State lawmakers chose a good way to start the new legislative session: passing a bill that substantially restructures state government.
The speed with which lawmakers passed the bill belies the fact that they have been debating it for at least a decade. Nonetheless, it stands as a major and necessary accomplishment.
Passed unanimously in the House and by a margin of 39-4 in the Senate, the bill creates a state Department of Administration that reports directly to the governor. The new agency will control human resources, information technology, state vehicles and state-owned buildings, among other things.
The bill also partially dismantles the state Budget and Control Board and divides its responsibilities, which have included running much of the executive branch of government. The board consists of the governor, the state treasurer, the comptroller general, the Senate Finance Committee chairman and the state House Ways and Means Committee chairman, and a board with exactly the same members – the new State Fiscal Accountability Authority – will continue to oversee purchasing and borrowing.
But the board no longer will have authority over day-to-day functions of state government. That responsibility now will fall largely to the Department of Administration, which answers to the governor.
Under the bill, the state Board of Economic Advisors would become an independent agency, forecasting revenues and evaluating the potential economic impact of new legislation. Also, state agencies would not be permitted to run deficits unless they first receive approval to do so by the Legislature.
Lawmakers also would be required to review every state agency and every program on a five-year rotating basis. That will be a lot of work for the Legislature, but it does help ensure better oversight and regular evaluation of agency programs.
This bill essentially remakes South Carolina’s government. It significantly dilutes the authority of the Legislature over executive decision-making and invests more power in the governor’s office – as most other states already do.
This is a big step. Lawmakers have been extremely reluctant to cede power to the governor.

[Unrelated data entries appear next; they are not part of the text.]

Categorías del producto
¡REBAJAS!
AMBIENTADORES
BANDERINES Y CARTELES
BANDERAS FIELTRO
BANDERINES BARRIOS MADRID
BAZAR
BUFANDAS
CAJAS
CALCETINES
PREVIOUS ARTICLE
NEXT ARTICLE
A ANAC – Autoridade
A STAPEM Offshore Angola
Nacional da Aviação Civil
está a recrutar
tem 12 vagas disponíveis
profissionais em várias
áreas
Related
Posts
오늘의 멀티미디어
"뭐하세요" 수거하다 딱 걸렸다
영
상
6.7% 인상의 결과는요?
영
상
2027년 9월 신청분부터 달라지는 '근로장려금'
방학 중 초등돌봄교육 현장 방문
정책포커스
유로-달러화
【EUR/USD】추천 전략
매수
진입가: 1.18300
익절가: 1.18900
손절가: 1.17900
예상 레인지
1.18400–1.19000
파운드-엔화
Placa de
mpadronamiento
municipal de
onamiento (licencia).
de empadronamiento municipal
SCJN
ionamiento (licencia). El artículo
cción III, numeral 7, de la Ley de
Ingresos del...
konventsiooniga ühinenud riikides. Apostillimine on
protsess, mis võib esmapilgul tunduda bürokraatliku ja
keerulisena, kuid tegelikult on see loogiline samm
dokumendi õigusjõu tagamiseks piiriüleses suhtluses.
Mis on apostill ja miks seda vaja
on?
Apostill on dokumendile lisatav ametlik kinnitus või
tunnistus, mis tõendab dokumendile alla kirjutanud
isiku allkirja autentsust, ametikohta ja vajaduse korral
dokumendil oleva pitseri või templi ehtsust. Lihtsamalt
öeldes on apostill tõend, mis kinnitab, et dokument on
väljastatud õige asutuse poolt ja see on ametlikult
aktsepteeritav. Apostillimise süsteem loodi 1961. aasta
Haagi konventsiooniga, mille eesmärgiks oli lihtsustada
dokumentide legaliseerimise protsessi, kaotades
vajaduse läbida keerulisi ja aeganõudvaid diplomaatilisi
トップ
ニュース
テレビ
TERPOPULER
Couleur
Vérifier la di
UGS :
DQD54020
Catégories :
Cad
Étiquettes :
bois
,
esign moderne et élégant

But work remains. For example, the governor should have the authority to appoint state constitutional officers, such as the superintendent of education, who now are elected, as well as most boards and commissions. That would require approval by voters of constitutional amendments, but lawmakers need to vote to put those amendments on the ballot
Still, South Carolinians can rejoice that genuine reform of state government finally has been accomplished and that the governor will have the authority to act as a real chief executive and the voters can hold the governor accountable for the results.